**THE PROBLEM:**
Report each line below that carries the word "days".

**INPUT DATA:**
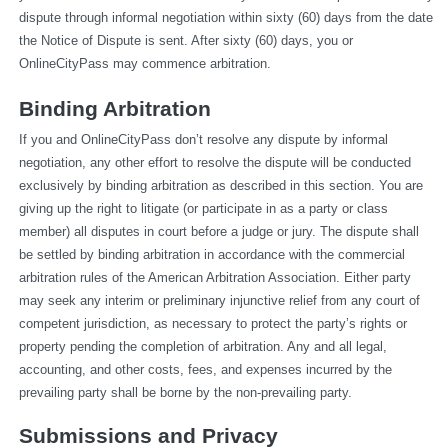
dispute through informal negotiation within sixty (60) days from the date 
the Notice of Dispute is sent. After sixty (60) days, you or 
OnlineCityPass may commence arbitration.
Binding Arbitration
If you and OnlineCityPass don’t resolve any dispute by informal 
negotiation, any other effort to resolve the dispute will be conducted 
exclusively by binding arbitration as described in this section. You are 
giving up the right to litigate (or participate in as a party or class 
member) all disputes in court before a judge or jury. The dispute shall 
be settled by binding arbitration in accordance with the commercial 
arbitration rules of the American Arbitration Association. Either party 
may seek any interim or preliminary injunctive relief from any court of 
competent jurisdiction, as necessary to protect the party’s rights or 
property pending the completion of arbitration. Any and all legal, 
accounting, and other costs, fees, and expenses incurred by the 
prevailing party shall be borne by the non-prevailing party.
Submissions and Privacy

**ANSWER TO THIS EXERCISE:**
dispute through informal negotiation within sixty (60) days from the date 
the Notice of Dispute is sent. After sixty (60) days, you or 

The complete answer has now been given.